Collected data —
[Start of Attachment]

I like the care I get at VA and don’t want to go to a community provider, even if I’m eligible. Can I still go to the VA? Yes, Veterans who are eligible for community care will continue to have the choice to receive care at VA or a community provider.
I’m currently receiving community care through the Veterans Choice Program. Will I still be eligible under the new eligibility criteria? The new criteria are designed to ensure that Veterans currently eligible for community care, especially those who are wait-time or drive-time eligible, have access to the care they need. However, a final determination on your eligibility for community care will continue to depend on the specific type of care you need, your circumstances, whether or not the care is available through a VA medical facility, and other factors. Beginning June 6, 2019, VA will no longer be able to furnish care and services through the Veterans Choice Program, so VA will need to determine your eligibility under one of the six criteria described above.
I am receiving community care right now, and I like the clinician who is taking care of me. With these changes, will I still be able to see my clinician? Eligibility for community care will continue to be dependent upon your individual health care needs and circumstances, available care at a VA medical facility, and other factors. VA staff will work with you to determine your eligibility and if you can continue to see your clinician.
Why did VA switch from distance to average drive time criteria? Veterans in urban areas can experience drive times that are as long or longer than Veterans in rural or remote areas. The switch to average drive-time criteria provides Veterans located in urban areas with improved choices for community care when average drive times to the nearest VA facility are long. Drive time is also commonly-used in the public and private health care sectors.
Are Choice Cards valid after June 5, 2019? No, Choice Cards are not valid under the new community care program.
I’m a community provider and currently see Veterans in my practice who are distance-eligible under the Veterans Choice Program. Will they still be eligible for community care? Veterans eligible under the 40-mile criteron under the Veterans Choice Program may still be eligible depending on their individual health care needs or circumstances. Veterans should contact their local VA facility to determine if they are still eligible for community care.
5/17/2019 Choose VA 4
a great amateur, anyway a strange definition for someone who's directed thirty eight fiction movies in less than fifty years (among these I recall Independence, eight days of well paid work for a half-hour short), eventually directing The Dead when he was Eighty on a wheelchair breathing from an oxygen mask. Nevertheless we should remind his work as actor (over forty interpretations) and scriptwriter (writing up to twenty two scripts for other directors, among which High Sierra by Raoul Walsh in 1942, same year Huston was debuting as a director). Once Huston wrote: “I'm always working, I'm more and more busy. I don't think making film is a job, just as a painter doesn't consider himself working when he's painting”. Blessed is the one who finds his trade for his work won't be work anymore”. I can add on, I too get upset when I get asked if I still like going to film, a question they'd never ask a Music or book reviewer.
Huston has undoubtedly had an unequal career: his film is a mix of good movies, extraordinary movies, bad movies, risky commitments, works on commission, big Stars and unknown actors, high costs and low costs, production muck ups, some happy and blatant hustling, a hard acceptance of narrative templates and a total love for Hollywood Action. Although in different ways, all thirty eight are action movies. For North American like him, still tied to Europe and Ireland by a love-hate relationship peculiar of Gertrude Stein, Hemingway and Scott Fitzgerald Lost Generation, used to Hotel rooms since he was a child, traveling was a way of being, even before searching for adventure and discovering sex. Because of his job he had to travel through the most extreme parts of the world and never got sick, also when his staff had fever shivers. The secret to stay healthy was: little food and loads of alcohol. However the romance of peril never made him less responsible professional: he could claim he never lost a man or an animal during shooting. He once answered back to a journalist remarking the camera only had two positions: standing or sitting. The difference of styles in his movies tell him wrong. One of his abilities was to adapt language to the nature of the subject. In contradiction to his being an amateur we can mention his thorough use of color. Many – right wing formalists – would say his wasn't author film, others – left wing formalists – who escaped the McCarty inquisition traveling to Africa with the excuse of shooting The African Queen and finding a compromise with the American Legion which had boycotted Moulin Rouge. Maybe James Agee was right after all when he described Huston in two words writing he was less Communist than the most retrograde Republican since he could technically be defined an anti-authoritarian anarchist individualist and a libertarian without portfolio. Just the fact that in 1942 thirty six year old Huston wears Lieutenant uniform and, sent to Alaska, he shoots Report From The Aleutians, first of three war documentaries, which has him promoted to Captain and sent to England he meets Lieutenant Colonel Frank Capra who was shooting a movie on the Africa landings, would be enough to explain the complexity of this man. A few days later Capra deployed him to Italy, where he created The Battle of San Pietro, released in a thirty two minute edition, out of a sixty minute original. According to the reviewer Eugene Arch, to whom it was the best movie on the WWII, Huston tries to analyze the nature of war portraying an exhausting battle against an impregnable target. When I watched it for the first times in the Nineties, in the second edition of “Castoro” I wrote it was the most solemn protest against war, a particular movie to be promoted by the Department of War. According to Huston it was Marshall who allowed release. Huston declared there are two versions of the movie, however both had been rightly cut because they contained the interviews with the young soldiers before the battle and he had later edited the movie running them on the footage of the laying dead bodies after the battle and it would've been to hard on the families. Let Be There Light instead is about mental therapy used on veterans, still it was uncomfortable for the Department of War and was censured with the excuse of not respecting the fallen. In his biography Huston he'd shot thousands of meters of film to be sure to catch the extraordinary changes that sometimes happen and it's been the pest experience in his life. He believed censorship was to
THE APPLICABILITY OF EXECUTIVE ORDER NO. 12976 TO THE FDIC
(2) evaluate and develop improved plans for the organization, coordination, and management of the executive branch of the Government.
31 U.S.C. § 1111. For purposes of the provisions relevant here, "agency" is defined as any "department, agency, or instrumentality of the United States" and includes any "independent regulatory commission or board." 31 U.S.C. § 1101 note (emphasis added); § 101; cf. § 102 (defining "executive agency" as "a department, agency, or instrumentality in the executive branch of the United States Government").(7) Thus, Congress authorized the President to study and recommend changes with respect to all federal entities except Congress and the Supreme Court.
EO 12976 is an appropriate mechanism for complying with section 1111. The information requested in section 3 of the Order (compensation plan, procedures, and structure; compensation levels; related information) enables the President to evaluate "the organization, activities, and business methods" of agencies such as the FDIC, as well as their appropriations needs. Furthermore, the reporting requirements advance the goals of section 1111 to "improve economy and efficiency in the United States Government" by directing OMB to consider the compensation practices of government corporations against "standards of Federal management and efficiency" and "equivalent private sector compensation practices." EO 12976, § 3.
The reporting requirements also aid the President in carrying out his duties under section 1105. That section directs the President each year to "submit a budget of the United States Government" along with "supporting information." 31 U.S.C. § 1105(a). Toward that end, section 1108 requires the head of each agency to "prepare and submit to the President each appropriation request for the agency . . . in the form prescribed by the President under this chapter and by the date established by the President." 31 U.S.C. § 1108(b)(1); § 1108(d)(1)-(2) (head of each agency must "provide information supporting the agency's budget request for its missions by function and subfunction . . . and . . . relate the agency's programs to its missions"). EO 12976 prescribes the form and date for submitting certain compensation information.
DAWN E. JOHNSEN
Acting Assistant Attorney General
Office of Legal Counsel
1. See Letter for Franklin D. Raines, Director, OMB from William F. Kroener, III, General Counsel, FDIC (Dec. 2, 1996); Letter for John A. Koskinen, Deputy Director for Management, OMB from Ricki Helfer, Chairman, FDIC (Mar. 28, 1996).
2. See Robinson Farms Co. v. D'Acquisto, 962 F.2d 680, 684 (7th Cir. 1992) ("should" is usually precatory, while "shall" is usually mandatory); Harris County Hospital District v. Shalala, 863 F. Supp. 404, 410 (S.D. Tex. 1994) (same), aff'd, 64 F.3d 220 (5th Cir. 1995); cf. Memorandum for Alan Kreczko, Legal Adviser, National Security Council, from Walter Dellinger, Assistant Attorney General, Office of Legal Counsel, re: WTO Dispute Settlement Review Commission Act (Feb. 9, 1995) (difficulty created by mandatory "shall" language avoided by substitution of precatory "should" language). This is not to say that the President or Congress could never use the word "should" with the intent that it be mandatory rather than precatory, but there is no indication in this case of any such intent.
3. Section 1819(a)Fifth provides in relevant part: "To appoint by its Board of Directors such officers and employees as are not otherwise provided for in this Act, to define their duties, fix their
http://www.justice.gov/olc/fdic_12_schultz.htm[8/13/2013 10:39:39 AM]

[End of Attachment]

DESCRIPTION OF THE TASK —
Each line in the entries above that includes the string "have" adds to the count; state that count only.

COMPLETED EXERCISE —
2